Tokins looked at the ash on his cigar, and gave it permission to fall. ‘He even beat Dick Turpin on Black Bess. The machine didn’t die when it got there, either.’

‘I wonder if he could have done the same distance the day after,’ Ernest said. ‘His legs wouldn’t have been much good by then.’

‘I’m making money out of the trade.’ Tokins was annoyed at the interruption. ‘That’s all I know. If you want to come and live in St Neots, Ernest, I’ll set you on. Your father tells me you’re a fine blacksmith. You’d soon pick up the trade, and be an asset to us. I’d guarantee a better wage than if you stay here. Times are changing.’

There must have been talk between Tokins and his father, but Ernest would jump for no man. ‘They always were.’

Tokins saw him as too opinionated ever to get anywhere. ‘If you want to make the move, let me know. Mary Ann wouldn’t be unhappy, living close to us.’
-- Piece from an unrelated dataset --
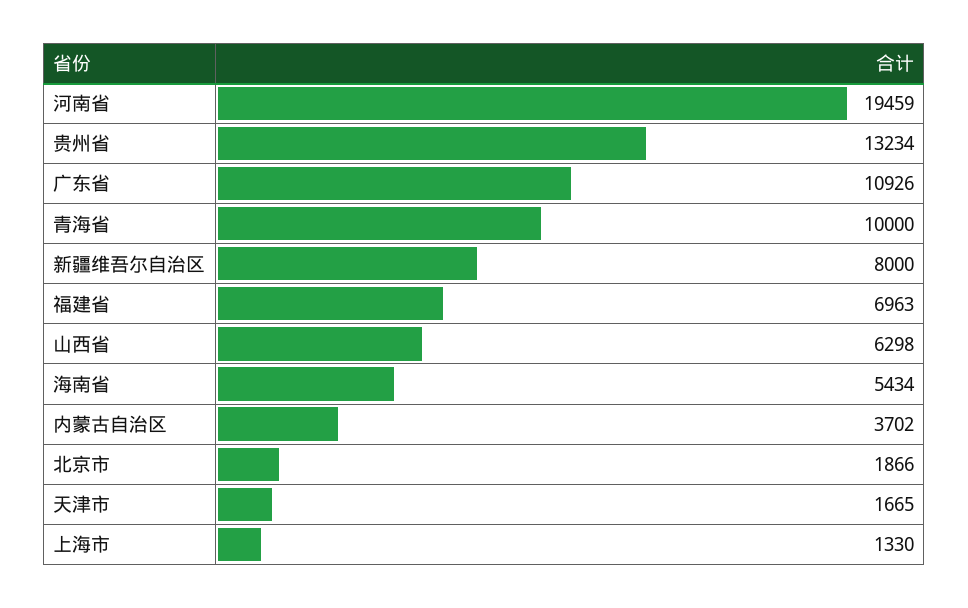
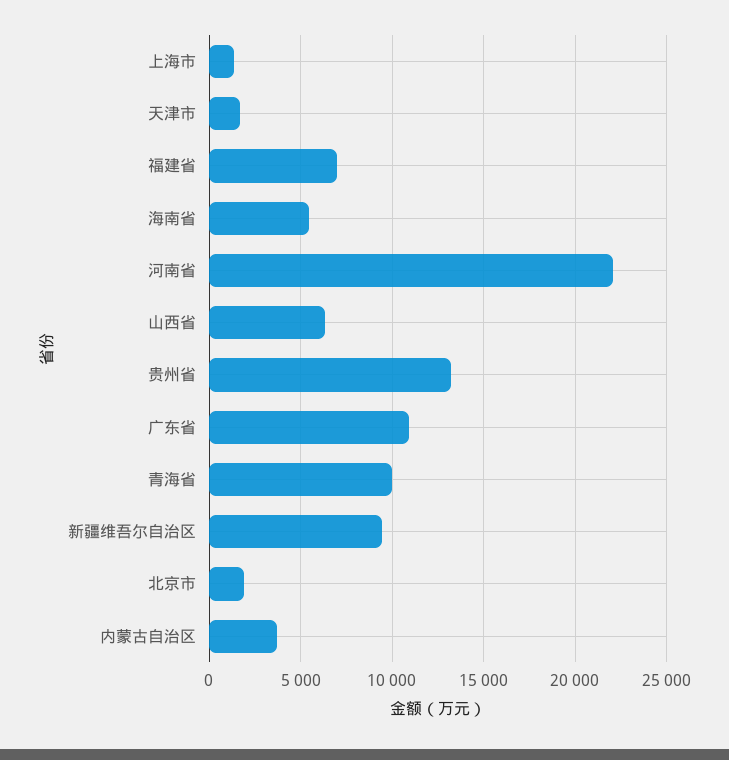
河南省: 19459 -> 22000
新疆维吾尔自治区: 8000 -> 9500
Tokins wanted his daughter back where he could keep an eye on her, and would be interfering in their lives in no time, so it was a cold idea as far as Ernest was concerned. In any case what man would want to work for his wife’s father? It was bad enough sweating for your own. ‘I’ll think about it,’ he said, not caring to make things difficult for Mary Ann.

He went back to his wife, as if to be sure nobody had run her away after it had taken him so long to win her. Her dignity and calm beauty were dreamlike when she came to him from laughing with her bridesmaids. The step she had taken would never lead back to the happier days of her youth, Mrs Lewin thought as she too looked at her.